Our installation Walk of Fame was part of the ‘Playground, Serious Gaming for Serious Request’ event. This playground with interactive games was one of the activities for Serious Request, a large charity event in the Netherlands. Visitors could play with the Walk of Fame and other games, in return for a donation for the Red Cross.
Our installation Wiggle the Eye was exhibited at the Lodz Design Festival in Poland for 10 days. Part of an exhibition about ‘Deep Need’, Wiggle the Eye created quite some playful activity among the thousands of visitors.
At the last day of the festival, I gave a workshop about ‘Playful persuasion in public spaces’.

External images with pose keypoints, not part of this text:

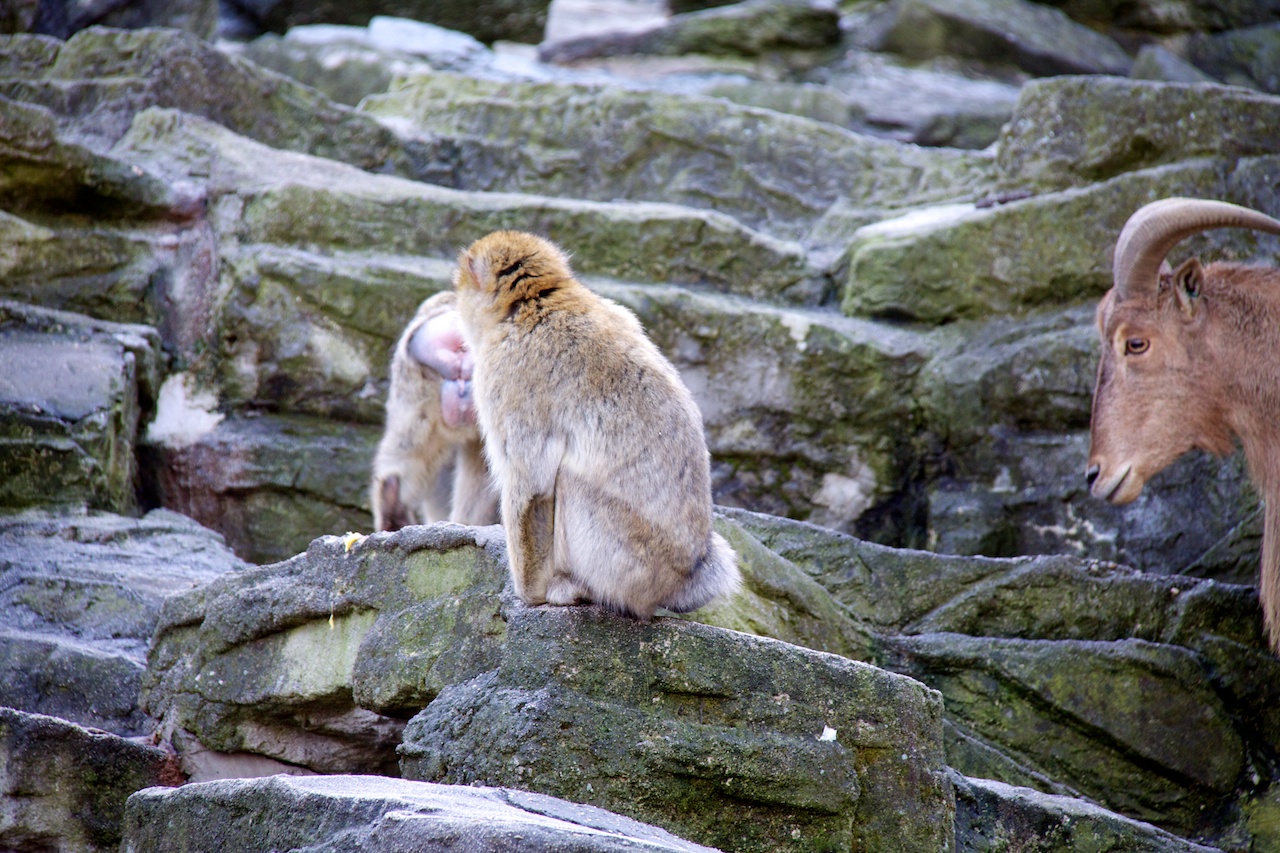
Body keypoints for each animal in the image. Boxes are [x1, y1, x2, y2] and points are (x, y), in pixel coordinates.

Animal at [451, 230, 741, 619]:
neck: (538, 300)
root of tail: (685, 579)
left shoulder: (507, 373)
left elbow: (531, 484)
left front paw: (529, 593)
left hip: (625, 562)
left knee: (570, 480)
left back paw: (574, 588)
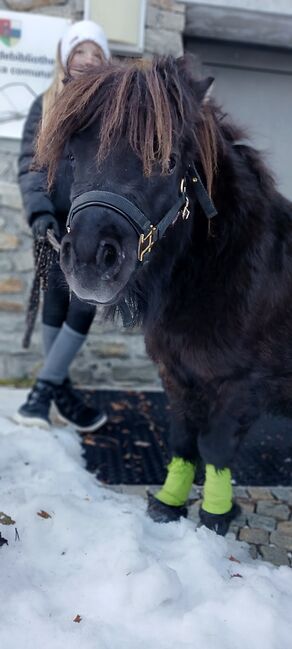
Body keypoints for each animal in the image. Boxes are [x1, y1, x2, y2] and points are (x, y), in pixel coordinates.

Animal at [37, 54, 292, 532]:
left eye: (169, 161)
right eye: (74, 155)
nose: (88, 259)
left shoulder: (238, 384)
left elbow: (213, 448)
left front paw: (215, 517)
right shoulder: (176, 375)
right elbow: (182, 440)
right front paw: (168, 504)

Once more, Menno Deen and myself organized the Swimgames.nl course. Students from Fontys ICT and TU/e ID developed interactive games for in the swimming pool, and evaluated them with real users in the Tongelreep. Impressive games, valuable user evaluations, and a lot of ‘fun for thought’.
Together with Fontys colleagues, I organized the 3rd Games [4Health] Jam; this year’s theme was ‘Sink or Swim’: 40 participants created working games IN THE SWIMMING POOL, within 50 hours!

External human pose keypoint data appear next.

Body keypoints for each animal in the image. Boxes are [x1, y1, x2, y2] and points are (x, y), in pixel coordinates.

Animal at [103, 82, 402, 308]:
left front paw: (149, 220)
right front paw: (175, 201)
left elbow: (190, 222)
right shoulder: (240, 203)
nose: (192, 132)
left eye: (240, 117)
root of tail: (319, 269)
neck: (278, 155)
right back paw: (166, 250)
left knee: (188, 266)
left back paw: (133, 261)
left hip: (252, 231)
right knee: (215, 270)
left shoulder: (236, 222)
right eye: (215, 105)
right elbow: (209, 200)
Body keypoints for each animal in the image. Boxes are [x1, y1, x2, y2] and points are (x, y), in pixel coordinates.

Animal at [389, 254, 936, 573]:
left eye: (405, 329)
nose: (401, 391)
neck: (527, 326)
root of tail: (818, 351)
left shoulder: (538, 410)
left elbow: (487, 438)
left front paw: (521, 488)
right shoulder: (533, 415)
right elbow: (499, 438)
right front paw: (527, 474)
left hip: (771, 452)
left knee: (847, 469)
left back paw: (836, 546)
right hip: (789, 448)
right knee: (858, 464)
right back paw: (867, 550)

Design sessions and user evaluations were done immediately in the swimming pool - with all the expected (and unexpected) complications. All by all, a fun and inspiring weekend, with good results from the participants.
A corridor in a regular high school in the Netherlands: you see a red carpet, and curiously walk over it. Seconds later, you see your head projected on the wall, with the body of someone else, and the legs of yet another person. You turn around, and walk over the carpet once more, but backwards - now, your legs appear, creating a jolly figure on the wall.
The Walk of Fame is an interactive installation where teenagers play with - and by - walking through a corridor. The system records players, cuts the recording in three pieces, and projects a person’s head with someone else’s body and legs. Easy to learn, but hard to master: it is easy to create a funny composition, but a perfect combination of head-body-legs requires cooperation with other players - and a lot of walking through the corridor.
The Walk of Fame elicits open-ended play: players decide on the go whether they create a person walking through the corridor, a figure dancing in the middle, a combination of three faces, or what so ever. Over time, the output of the Walk of Fame changes: from two to three slices, silhouettes, video images and stop motion pictures ensure prolonged social and physical play.
The Walk of Fame has been evaluated at the Dutch Technology Week 2013 for one day; and at the E-Moves festival in Dynamo for 10 days. In September, the installation will be evaluated for six weeks at a high school in Nijmegen.